In the last couple days, our EN inbox has received some renewed interest in the Parent’s Perspective series. We began these sharing these stories in response to results of the 2011 EN Census, where we found many supportive parents of eventers. Today, a very proud Mom would like to wish her daughter a very happy 18th birthday, and reflect back upon their journey with horses. I’m sure my own mom can relate to a lot of these moments! Thank you, Kristina, for sending in this great story. And Happy Birthday to Julia! Thank you for reading EN! If you have thoughts or experiences to share, please send them to [email protected] with “Parent” in the title.
Eventing: A Parent’s Point of View – Yikes my baby is turning 18!!!
Yep, the dreaded day has come. March 3, 2012. That day that every Eventing parent inevitably has to face…the day they are no longer required to sign as trainer and parent on the USEA entry signature page..their child’s eighteenth birthday. I thought the toughest day of my life was watching my daughter ride her first competition at training level. I was actually more relaxed for her first prelim. Then I thought I would never be able to watch her jump Intermediate. I had to walk cross country AFTER she and her horses safely crossed the finish. I decided to toughen up mentally and be more supportive…so now I huff and puff through CIC** course walks while keeping my “holy [email protected], can a horse possibly jump that high?” comments to myself. But the idea of my baby being a legal adult is harder to stomach than all of that.

----

Tasks for this exercise:
(a) According to the birthday post, on what date did the daughter turn eighteen?
(b) In the birthday post, retype the words from "In the last" up to and including "in the title.".
(c) Condense the paragraph of the birthday post that opens with "Yep, the dreaded day has come" into a shorter version that keeps its main facts.

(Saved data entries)
----

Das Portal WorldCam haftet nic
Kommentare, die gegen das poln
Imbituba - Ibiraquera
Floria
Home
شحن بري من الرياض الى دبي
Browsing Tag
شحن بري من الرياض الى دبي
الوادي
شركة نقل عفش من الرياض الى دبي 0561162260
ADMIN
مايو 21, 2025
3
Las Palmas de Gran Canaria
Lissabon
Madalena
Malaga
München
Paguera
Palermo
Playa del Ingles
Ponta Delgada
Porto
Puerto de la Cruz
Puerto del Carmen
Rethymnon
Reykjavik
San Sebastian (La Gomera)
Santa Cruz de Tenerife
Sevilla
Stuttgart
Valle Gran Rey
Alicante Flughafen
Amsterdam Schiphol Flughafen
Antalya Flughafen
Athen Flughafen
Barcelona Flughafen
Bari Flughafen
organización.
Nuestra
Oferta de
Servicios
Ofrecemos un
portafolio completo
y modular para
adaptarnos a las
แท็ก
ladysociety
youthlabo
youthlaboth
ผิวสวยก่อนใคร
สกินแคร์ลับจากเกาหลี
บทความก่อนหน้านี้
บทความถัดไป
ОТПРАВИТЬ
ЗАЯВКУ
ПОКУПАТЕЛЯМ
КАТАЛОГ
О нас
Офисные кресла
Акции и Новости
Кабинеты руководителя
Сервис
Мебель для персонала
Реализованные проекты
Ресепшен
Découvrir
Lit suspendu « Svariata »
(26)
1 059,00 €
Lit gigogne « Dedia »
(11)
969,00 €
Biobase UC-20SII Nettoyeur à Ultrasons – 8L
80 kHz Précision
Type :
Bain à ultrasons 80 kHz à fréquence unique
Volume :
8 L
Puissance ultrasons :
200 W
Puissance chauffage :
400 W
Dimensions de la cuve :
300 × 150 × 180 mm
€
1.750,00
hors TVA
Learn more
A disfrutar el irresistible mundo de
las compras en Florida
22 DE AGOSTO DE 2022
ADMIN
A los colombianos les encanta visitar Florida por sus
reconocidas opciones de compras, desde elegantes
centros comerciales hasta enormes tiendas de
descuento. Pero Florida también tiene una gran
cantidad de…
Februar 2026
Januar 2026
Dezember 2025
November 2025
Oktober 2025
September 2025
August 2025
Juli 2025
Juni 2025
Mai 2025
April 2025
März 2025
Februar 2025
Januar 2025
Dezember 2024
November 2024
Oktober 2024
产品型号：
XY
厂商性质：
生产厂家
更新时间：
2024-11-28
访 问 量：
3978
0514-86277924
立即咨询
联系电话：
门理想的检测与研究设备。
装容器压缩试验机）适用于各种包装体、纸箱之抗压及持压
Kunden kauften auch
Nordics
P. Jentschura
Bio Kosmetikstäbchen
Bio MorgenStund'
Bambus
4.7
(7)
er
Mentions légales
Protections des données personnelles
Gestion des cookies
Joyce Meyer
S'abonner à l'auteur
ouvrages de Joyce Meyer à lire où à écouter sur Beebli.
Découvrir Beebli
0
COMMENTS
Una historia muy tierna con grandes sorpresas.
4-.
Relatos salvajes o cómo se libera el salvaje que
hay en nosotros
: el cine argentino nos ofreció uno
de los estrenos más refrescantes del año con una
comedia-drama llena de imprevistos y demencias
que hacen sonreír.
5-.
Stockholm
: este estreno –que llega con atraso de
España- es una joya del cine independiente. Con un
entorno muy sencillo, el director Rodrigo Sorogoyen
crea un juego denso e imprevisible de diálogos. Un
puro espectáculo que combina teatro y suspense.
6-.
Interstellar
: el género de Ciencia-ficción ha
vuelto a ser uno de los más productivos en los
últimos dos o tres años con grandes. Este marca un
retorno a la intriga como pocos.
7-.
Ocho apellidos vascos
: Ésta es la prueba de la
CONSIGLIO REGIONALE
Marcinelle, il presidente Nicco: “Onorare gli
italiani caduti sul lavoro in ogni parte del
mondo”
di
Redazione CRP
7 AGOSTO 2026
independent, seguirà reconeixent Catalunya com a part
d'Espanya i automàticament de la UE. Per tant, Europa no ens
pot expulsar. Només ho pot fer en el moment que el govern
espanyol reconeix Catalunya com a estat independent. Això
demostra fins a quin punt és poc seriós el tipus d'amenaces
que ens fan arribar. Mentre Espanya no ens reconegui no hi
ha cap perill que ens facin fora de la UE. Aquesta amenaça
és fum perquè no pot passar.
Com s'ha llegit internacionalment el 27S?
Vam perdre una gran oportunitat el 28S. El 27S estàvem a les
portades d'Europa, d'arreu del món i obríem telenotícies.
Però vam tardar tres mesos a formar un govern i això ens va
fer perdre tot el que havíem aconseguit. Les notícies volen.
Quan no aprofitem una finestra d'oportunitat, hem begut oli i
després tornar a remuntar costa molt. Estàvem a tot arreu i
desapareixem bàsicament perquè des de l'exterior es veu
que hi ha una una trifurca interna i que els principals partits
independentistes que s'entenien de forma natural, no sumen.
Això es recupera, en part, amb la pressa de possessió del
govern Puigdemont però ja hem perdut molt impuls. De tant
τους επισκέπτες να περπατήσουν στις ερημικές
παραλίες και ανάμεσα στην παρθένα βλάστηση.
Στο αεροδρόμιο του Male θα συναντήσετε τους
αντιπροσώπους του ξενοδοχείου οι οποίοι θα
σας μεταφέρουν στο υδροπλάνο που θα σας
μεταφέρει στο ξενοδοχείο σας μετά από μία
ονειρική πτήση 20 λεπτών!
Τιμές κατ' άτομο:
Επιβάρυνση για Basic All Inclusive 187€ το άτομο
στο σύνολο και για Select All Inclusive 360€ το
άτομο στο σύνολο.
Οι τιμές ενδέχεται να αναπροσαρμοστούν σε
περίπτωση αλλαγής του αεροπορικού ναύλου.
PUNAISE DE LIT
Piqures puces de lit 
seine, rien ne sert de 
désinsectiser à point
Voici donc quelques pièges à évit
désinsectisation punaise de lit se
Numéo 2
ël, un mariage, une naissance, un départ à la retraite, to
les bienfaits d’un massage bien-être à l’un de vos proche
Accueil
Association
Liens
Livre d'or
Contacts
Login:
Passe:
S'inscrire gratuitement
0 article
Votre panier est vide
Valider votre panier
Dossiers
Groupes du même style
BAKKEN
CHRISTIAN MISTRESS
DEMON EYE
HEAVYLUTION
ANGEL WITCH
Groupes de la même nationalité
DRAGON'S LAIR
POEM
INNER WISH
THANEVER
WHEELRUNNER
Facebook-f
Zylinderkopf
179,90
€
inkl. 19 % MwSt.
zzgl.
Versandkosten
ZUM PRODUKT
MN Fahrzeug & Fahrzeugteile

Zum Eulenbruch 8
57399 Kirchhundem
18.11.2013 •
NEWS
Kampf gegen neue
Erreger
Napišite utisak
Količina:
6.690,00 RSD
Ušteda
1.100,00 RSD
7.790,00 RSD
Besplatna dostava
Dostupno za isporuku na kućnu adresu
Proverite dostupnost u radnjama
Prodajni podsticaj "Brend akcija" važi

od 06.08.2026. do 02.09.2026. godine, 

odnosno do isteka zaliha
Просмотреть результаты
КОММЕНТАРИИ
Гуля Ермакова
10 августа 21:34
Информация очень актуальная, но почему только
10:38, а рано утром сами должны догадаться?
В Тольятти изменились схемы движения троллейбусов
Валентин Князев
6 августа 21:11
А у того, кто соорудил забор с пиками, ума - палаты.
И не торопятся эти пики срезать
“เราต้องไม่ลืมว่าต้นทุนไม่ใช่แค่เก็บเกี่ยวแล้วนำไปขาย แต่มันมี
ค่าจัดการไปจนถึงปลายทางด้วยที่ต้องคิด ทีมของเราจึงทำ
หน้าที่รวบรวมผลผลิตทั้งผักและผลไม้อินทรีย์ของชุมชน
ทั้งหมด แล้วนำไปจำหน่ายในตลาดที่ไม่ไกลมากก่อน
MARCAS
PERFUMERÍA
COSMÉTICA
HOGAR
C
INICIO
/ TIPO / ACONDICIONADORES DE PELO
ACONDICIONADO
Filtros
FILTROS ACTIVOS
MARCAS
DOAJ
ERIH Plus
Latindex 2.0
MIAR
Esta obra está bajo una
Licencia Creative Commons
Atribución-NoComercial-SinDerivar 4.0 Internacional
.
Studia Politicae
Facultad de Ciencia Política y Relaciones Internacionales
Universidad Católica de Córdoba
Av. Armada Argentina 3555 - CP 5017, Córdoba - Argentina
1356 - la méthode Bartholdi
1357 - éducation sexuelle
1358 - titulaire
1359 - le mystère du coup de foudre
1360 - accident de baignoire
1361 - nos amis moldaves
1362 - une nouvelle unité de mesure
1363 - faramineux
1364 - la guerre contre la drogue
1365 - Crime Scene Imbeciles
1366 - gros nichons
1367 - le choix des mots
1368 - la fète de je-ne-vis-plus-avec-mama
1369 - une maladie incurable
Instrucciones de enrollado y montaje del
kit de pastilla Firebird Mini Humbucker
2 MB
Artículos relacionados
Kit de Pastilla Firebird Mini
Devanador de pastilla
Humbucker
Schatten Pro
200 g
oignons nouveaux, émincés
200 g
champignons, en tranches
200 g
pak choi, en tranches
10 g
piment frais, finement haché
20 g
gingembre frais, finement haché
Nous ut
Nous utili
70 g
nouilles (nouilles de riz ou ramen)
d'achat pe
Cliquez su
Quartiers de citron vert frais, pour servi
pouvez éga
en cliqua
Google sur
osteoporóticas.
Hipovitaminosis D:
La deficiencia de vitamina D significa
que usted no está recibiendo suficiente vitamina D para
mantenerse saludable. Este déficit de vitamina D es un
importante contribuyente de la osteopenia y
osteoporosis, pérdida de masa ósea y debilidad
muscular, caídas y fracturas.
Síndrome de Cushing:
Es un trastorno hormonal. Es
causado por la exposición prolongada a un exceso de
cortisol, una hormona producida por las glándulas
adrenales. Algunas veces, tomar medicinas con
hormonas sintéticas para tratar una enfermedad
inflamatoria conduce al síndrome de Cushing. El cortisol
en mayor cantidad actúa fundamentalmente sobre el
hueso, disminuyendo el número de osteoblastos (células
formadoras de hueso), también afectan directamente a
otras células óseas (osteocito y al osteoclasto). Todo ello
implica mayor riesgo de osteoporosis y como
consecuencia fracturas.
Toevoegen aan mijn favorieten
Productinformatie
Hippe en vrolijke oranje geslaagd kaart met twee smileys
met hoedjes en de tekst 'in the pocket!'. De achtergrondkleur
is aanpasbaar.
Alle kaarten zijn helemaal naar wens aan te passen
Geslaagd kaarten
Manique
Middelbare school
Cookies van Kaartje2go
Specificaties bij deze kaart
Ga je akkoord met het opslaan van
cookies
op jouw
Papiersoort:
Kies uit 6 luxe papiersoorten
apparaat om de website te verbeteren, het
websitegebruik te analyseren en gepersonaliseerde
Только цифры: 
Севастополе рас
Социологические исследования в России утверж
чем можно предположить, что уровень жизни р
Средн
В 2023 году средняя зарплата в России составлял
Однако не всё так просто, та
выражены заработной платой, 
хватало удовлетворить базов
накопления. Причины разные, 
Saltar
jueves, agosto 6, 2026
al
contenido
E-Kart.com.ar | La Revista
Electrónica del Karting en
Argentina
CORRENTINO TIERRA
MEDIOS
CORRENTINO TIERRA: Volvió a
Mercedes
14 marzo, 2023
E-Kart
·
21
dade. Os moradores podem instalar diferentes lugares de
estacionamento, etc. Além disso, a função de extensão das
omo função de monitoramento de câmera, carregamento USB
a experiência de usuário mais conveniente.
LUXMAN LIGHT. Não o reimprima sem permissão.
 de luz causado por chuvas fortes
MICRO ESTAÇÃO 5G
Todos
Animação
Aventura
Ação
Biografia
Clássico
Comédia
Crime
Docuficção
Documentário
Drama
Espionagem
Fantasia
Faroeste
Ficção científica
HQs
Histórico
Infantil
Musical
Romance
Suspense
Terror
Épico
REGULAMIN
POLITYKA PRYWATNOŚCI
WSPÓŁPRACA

----

Task-by-task answers:
(a) March 3, 2012.

(b)
In the last couple days, our EN inbox has received some renewed interest in the Parent’s Perspective series. We began these sharing these stories in response to results of the 2011 EN Census, where we found many supportive parents of eventers. Today, a very proud Mom would like to wish her daughter a very happy 18th birthday, and reflect back upon their journey with horses. I’m sure my own mom can relate to a lot of these moments! Thank you, Kristina, for sending in this great story. And Happy Birthday to Julia! Thank you for reading EN! If you have thoughts or experiences to share, please send them to [email protected] with “Parent” in the title.

(c) On March 3, 2012, the daughter turns eighteen, so the parent no longer has to sign as trainer and parent on the USEA entry signature page. Her first training-level competition once seemed the hardest day to watch, though her first prelim felt more relaxed. At Intermediate, the parent could walk cross country only after she and her horses had safely finished. Now, trying to be tougher and more supportive, the parent gets through CIC** course walks while keeping alarmed comments private. Even so, her becoming a legal adult is harder to accept than all of that.